- [TASK DIRECTIONS]:
Set the records down again, exactly, without their images.

------------------------------------------------------------------------

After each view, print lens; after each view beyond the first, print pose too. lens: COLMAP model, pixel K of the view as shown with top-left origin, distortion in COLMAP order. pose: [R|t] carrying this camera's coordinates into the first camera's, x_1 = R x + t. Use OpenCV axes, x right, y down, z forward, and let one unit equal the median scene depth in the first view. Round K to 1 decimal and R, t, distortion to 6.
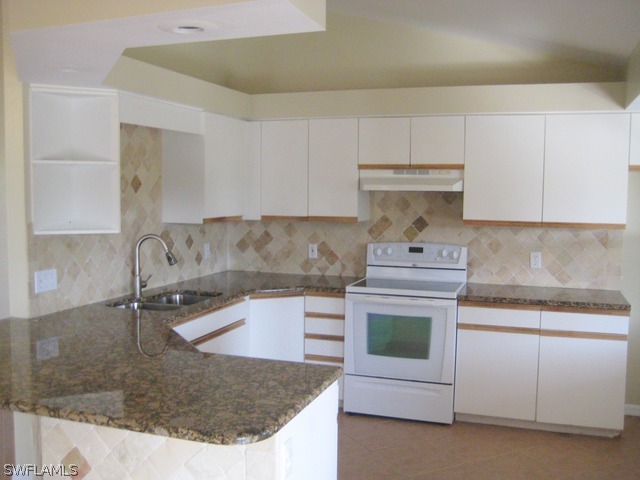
lens RADIAL K [[669.6, 0, 319.1], [0, 669.6, 240.4], [0, 0, 1]] dist [-0.105905, 0.000000]
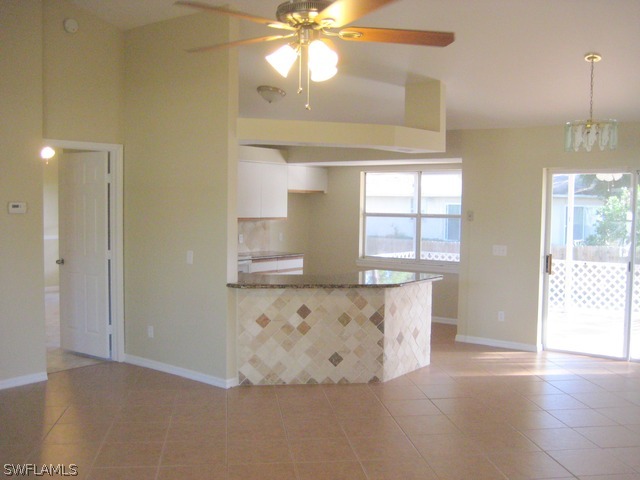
lens RADIAL K [[669.6, 0, 319.3], [0, 669.6, 238.7], [0, 0, 1]] dist [-0.105905, 0.000000]
pose [[0.319369, -0.056358, 0.945953, -1.400620], [0.062959, 0.997286, 0.038160, -0.028520], [-0.945537, 0.047369, 0.322050, 0.185003]]
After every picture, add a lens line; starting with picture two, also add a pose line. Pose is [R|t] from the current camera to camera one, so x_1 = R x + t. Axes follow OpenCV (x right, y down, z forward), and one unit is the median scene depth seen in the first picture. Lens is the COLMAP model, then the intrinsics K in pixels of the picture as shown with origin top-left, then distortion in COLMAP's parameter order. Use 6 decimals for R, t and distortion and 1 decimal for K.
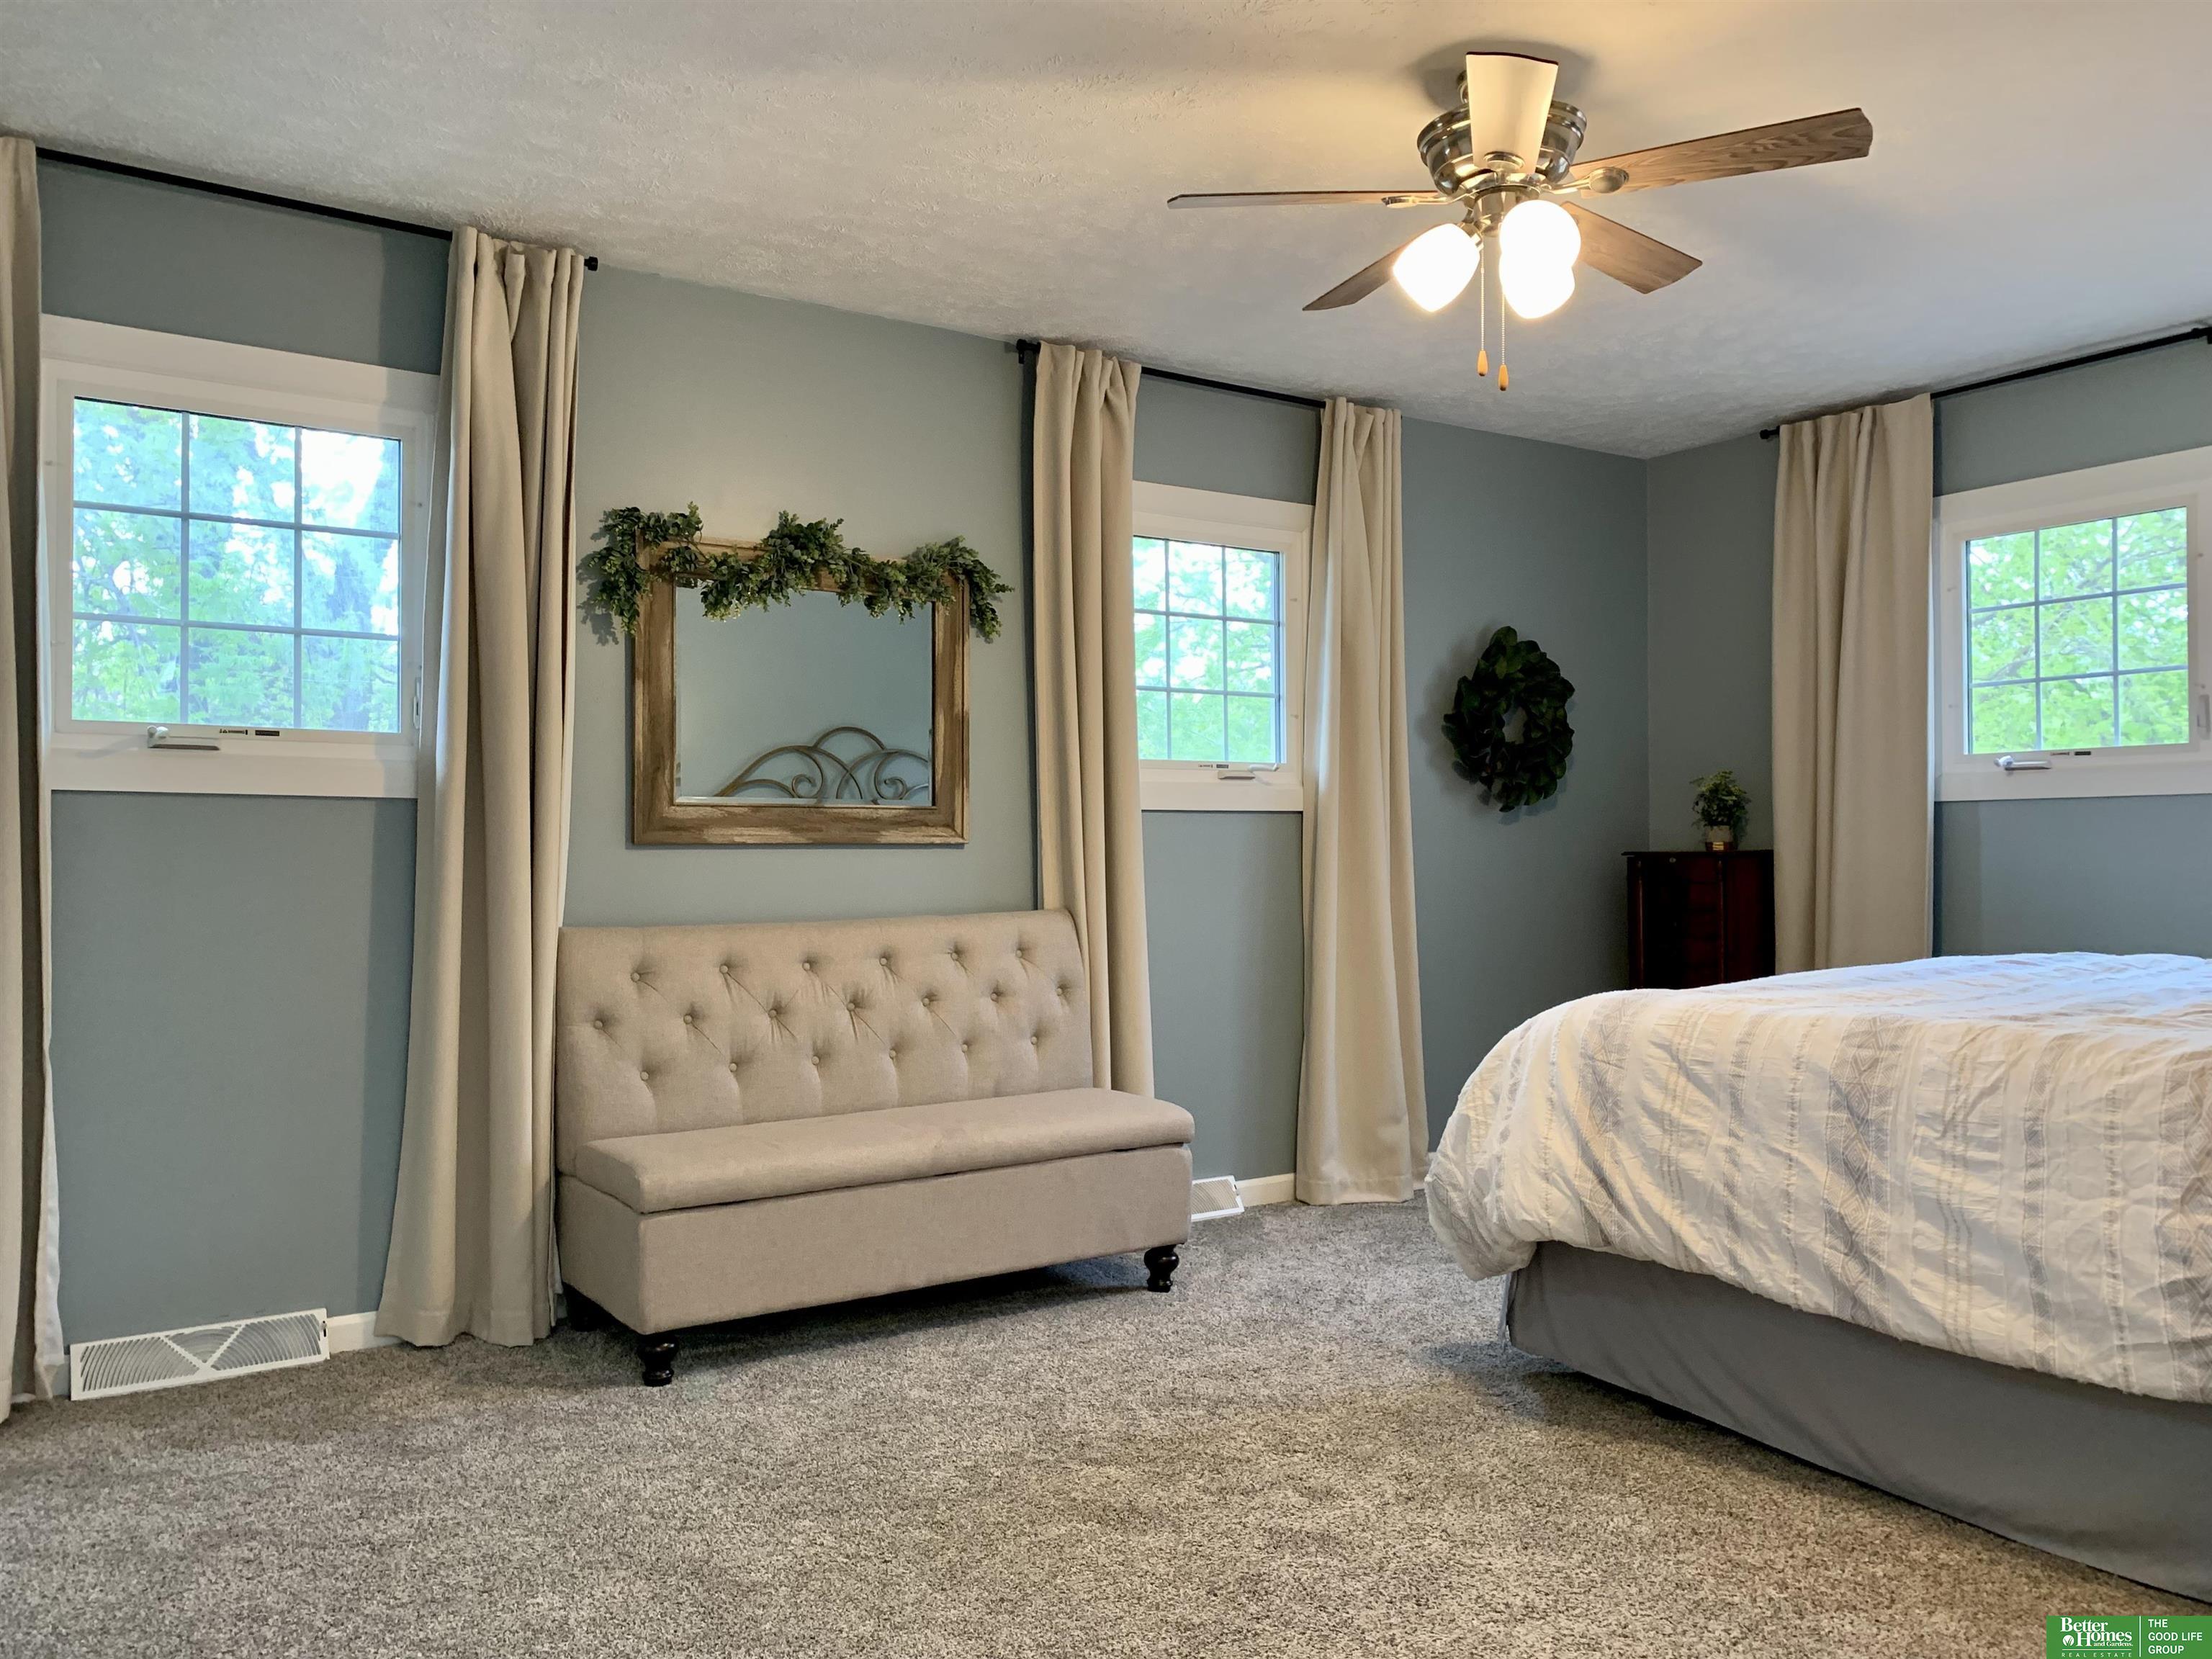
lens RADIAL K [[1659.9, 0, 1105.3], [0, 1659.9, 849.5], [0, 0, 1]] dist [0.055556, -0.078397]
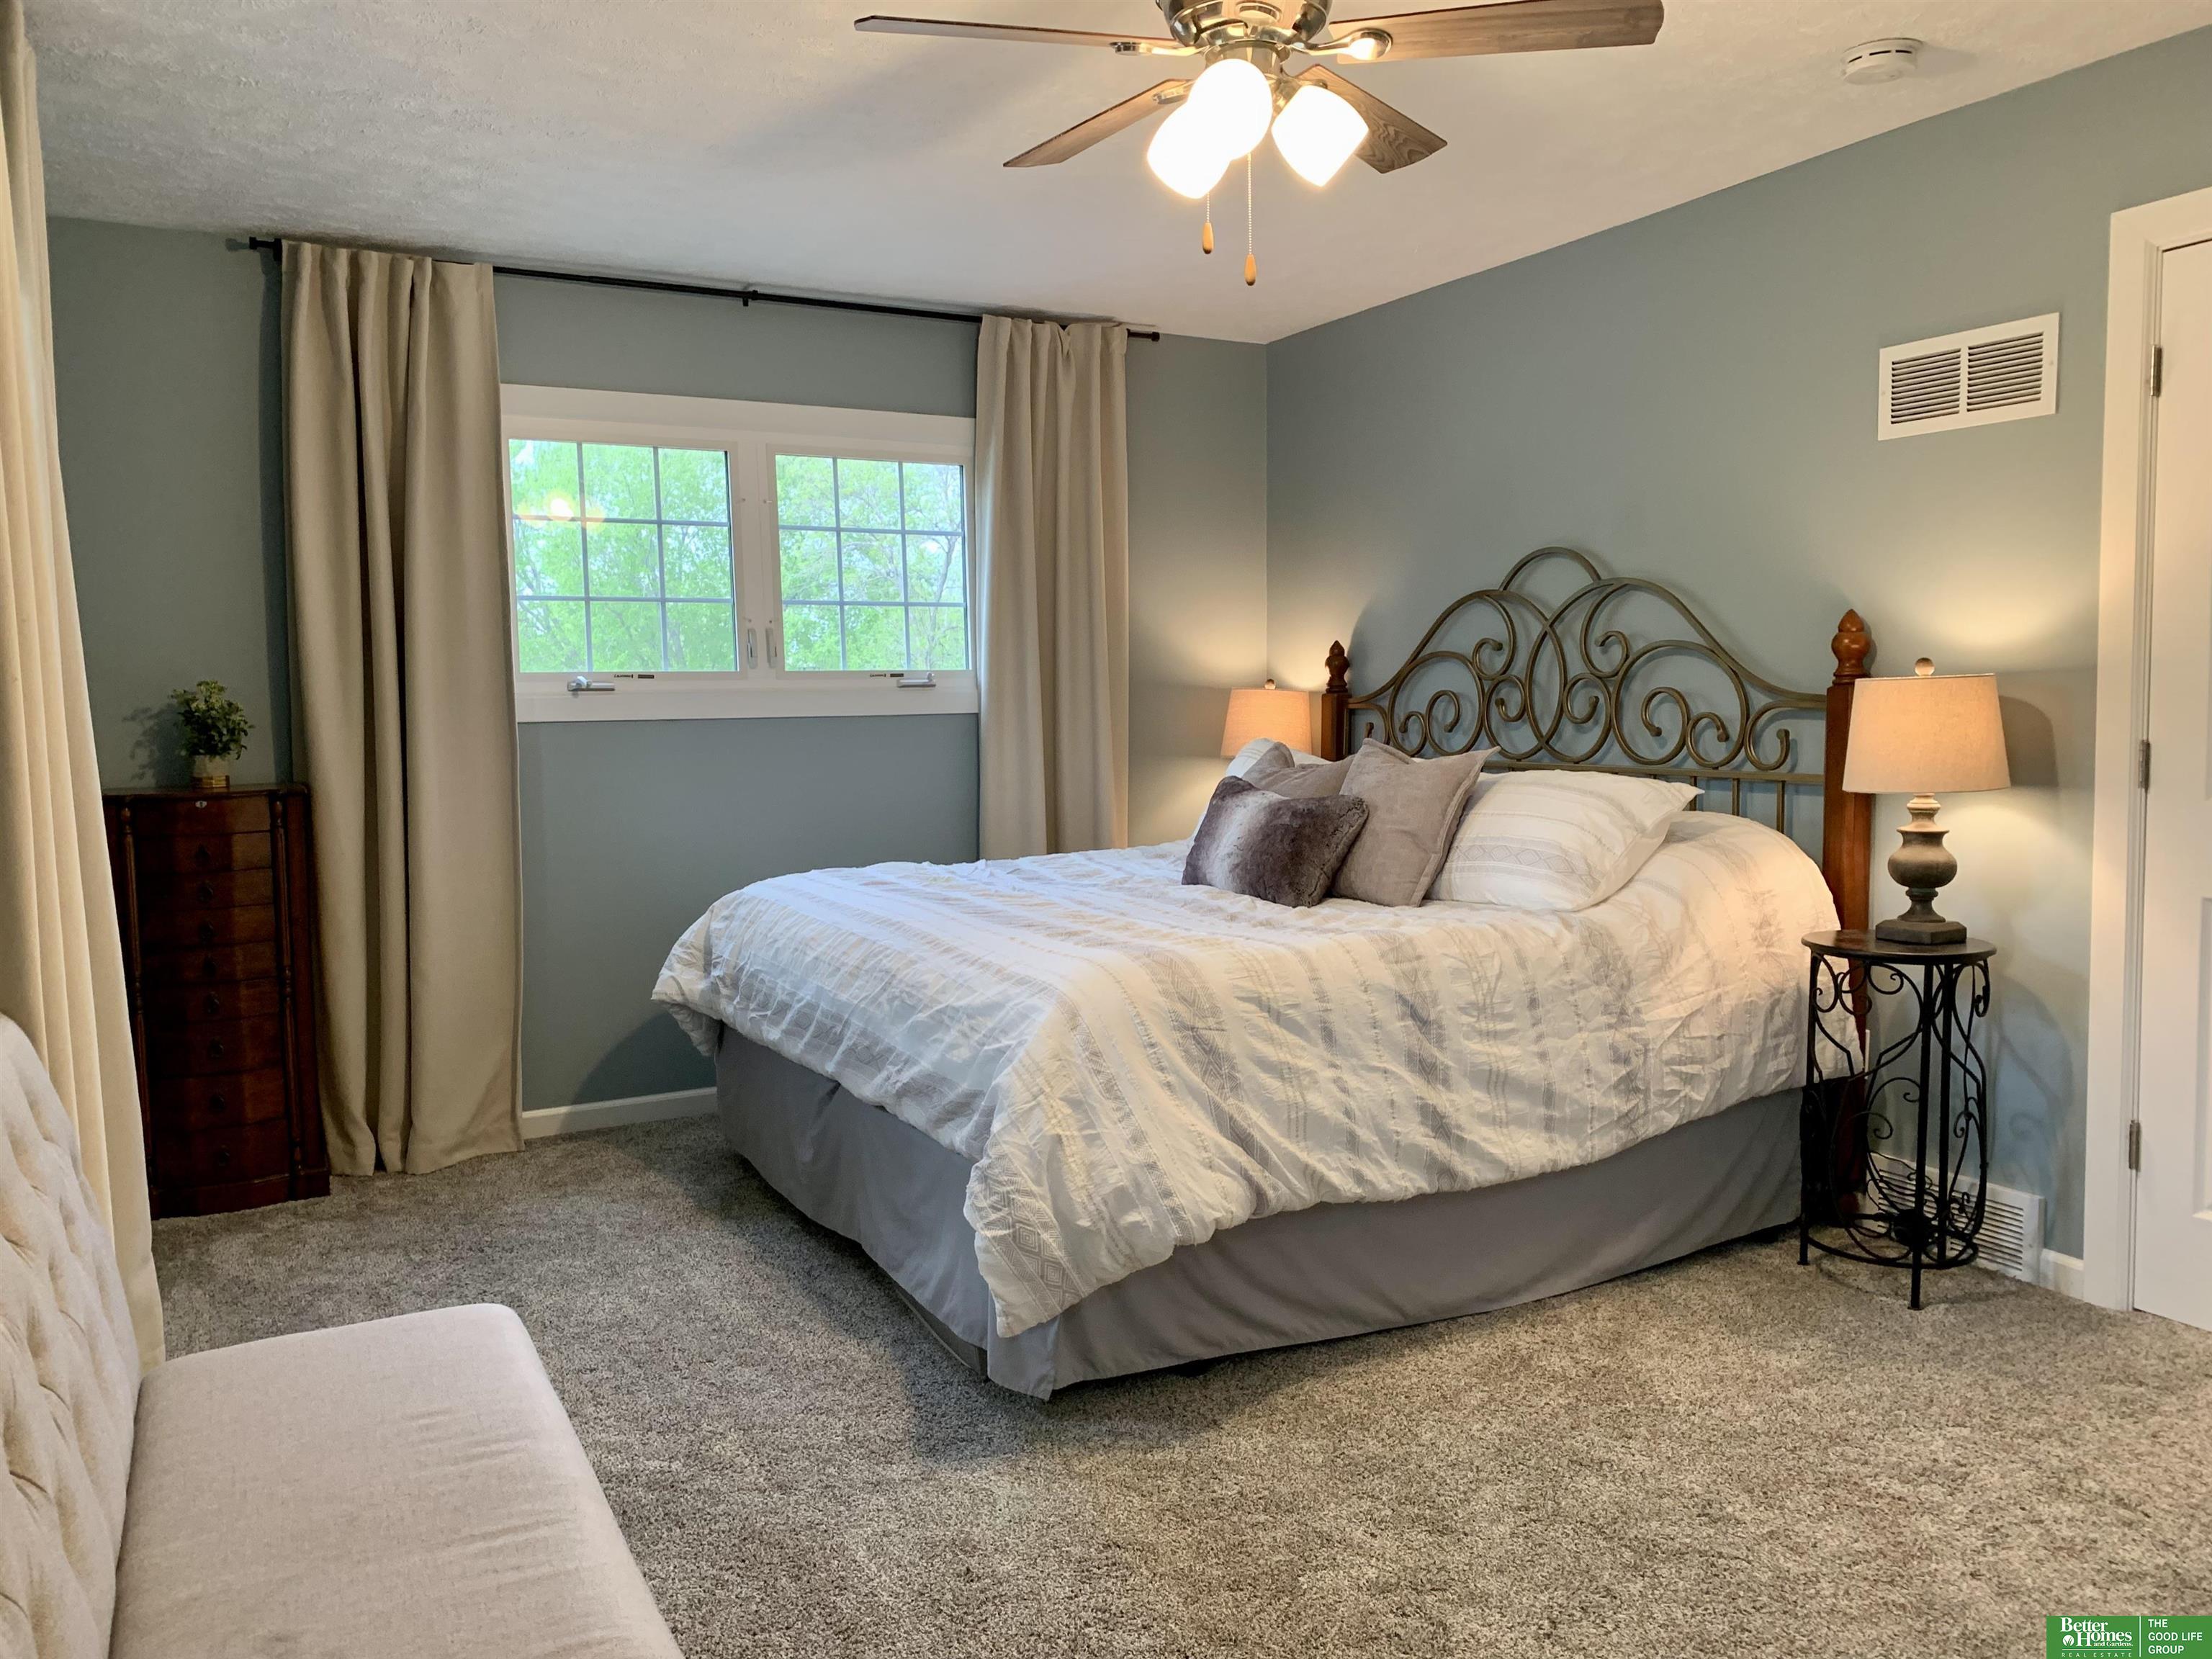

------------------------------------------------------------------------

- [ANSWER BOX]:
After each view, print lens; after each view beyond the first, print pose too. lens: COLMAP model, pixel K of the view as shown with top-left origin, distortion in COLMAP order. pose: [R|t] carrying this camera's coordinates into the first camera's, x_1 = R x + t. Use OpenCV axes, x right, y down, z forward, and let one unit equal the median scene depth in the first view. Round K to 1 decimal and R, t, distortion to 6.
lens RADIAL K [[669.6, 0, 319.1], [0, 669.6, 240.4], [0, 0, 1]] dist [-0.105905, 0.000000]
lens RADIAL K [[669.6, 0, 319.3], [0, 669.6, 238.7], [0, 0, 1]] dist [-0.105905, 0.000000]
pose [[0.319369, -0.056358, 0.945953, -1.400620], [0.062959, 0.997286, 0.038160, -0.028520], [-0.945537, 0.047369, 0.322050, 0.185003]]
After every picture, add a lens line; starting with picture two, also add a pose line. Pose is [R|t] from the current camera to camera one, so x_1 = R x + t. Axes follow OpenCV (x right, y down, z forward), and one unit is the median scene depth seen in the first picture. Lens is the COLMAP model, then the intrinsics K in pixels of the picture as shown with origin top-left, then distortion in COLMAP's parameter order. Use 6 decimals for R, t and distortion and 1 decimal for K.
lens RADIAL K [[1659.9, 0, 1105.3], [0, 1659.9, 849.5], [0, 0, 1]] dist [0.055556, -0.078397]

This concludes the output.